- [WHAT YOU NEED TO DO]:
[a] Decide whether each statement below agrees with the passage on the Ten Commandments, answering yes or no and quoting the words of the passage that settle it: (i) The "middle wall of separation" refers to a wall in Herod's Temple that Gentiles could not pass. (ii) The Greek word translated "handwriting" appears in several places in the New Testament. (iii) The law Jesus nailed to the cross in Ephesians 2:15 is identified as the ceremonial, or sanctuary, law.
[b] According to the passage on the Ten Commandments, what did Jewish literature of that day often use the Greek word for "handwriting" to describe?
[c] Reproduce the part of the passage on the Ten Commandments that runs from "B.  The truth was" to "the Ten Commandments.".

- [EXTRACT]:
────────────────────

This information makes clear that, although the Ten Commandments were not in written form until Mt. Sinai, God’s people understood all of them.

 

 

2.  Doesn’t Ephesians 2:15 teach that the Ten Commandments were nailed to the cross and are thus not applicable to Christians?

 

“[Jesus]…abolished in His flesh the enmity, that is, the law of commandments contained in ordinances, so as to create in Himself one new man from the two [Jews and Gentiles], thus making peace.”  Ephesians 2:15.

 

Answer:

 

A.  Note that the context of the entire passage (verses 11-22) is about creating one new people by reconciling Jews and Gentiles in Jesus into one body-temple, the Christian Church (verses 19-22).  In order to do this, Jesus “…, who has made both one, …has broken down the middle wall of separation,” (verse 14), which is defined in verse 15 as “the law of commandments contained in ordinances….”  Reference to “the middle wall of separation” is to the wall in the Court of the Gentiles, beyond which Gentiles could not go in Herod’s Temple in Jerusalem.  In other words, the Jews had used “the law of commandments contained in ordinances” to separate themselves from Gentiles and to erect an unbiblical barrier to God for Gentiles.  God had never intended for the Jews to do this, so the Jews were misusing whatever the “law” is referring to.

 

B.  The truth was that the earthly Temple had only offered limited access to God through its sacrifices and priests.  It was only by abolishing the significance of the Temple in Jerusalem and offering Himself as the Door to God that Jesus could offer anyone unlimited access to the Father.  Therefore, we conclude that the law which Jesus nailed to the cross must have been the ceremonial, or sanctuary, law.  And this has nothing to do with the Ten Commandments.

 

 

3.  But doesn’t Colossians 2:14 teach that Jesus nailed the Ten Commandments to the cross?

 

“In Him [Jesus] you were also circumcised with the circumcision made without hands, by putting off the body of the sins of the flesh, by the circumcision of Christ, buried with Him in baptism, in which you also were raised with Him through faith in the working of God, who raised Him from the dead.  And you, being dead in your trespasses and the uncircumcision of your flesh, He has made alive together with Him, having forgiven you all trespasses, having wiped out the handwriting of requirements that was against us, which was contrary to us.  And He has taken it out of the way, having nailed it to the cross.  Having disarmed principalities and powers, He made a public spectacle of them triumphing over them in it.”  Colossians 2:11-15.

 

Answer:  The immediate context just before the phrase “having wiped out the handwriting of requirements that was against us” is how God forgives us.  So whatever the Greek word translated “handwriting” means, it cannot refer to any part of God’s law because abolishing a law that someone has violated is never the means to forgiving that person.  In fact, the Greek word for “handwriting” occurs only here in the New Testament, but it was often used in Jewish literature of that day to describe either a certificate of sin-indebtedness (an IOU) or a record book of sins.  But removing the evidence against someone is not the means of forgiving them anymore than abolishing the law.  Therefore, what Jesus nailed to the cross here must be our IOU for the debt of perfect righteousness, which because the law points out sin, we owe God.  He could do this since Jesus paid our debt, as we saw in Lesson #6.  And in doing so, Jesus triumphed over Satan and his demons.

────────────────────

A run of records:
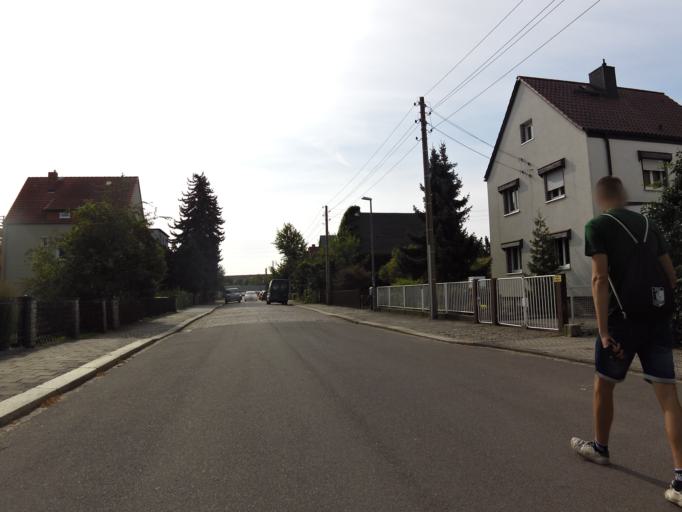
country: DE
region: Saxony
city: Leipzig
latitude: 51.3569
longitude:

────────────────────

- [ANSWERS FOR THE TASKS]:
[a]
(i) Yes: "Reference to “the middle wall of separation” is to the wall in the Court of the Gentiles, beyond which Gentiles could not go in Herod’s Temple in Jerusalem."
(ii) No: "the Greek word for “handwriting” occurs only here in the New Testament"
(iii) Yes: "the law which Jesus nailed to the cross must have been the ceremonial, or sanctuary, law."

[b] It described either a certificate of sin-indebtedness (an IOU) or a record book of sins.

[c]
B.  The truth was that the earthly Temple had only offered limited access to God through its sacrifices and priests.  It was only by abolishing the significance of the Temple in Jerusalem and offering Himself as the Door to God that Jesus could offer anyone unlimited access to the Father.  Therefore, we conclude that the law which Jesus nailed to the cross must have been the ceremonial, or sanctuary, law.  And this has nothing to do with the Ten Commandments.